The SFMTA announced via a blog post Friday that initial plans to install a raised bike lane on the east side of Polk Street have been discarded. Instead, a bike lane with a painted buffer and soft-hit posts will be installed.

On average, one pedestrian and one cyclist are hit on Polk Street each month, spurring demands for safer infrastructure during the street’s large renovation project.

The initial design for Polk Street’s massive renovation included a raised bike lane with a two-inch mountable (curved) curb, which would sit on the eastern side of Polk, stretching between McAllister and Pine streets.

But after studying its raised bike lane test on Market Street, the SFMTA has changed its mind about the Polk Street plan.

SEE RELATED: SFMTA releases study results on SF’s first raised bike lane 

“We found that raised bike lanes on commercial streets like Polk should have a parking-protected configuration, with a lane of car parking and loading zones between the bike lane and the roadway, to prevent drivers from parking in the bikeway,” the SFMTA stated. “Making room for that parking lane on Polk would require major changes to the plan already under construction.”
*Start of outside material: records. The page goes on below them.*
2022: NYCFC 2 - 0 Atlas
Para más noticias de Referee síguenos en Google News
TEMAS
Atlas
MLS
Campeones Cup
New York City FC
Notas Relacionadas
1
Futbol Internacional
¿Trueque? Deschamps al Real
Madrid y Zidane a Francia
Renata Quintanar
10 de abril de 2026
The northbound lane (right) will receive paint and soft-hit posts. (Image courtesy SFMTA)

 (Image courtesy SFMTA)

Instead, the bike lane (pictured on the right above) will have a small painted divider from vehicle traffic, along with safe-hit posts. “These measures will be more effective at deterring illegal parking and loading, and they could save on costs and time for construction,” the SFMTA states.

Construction on Polk Street is expected to last through Fall 2018.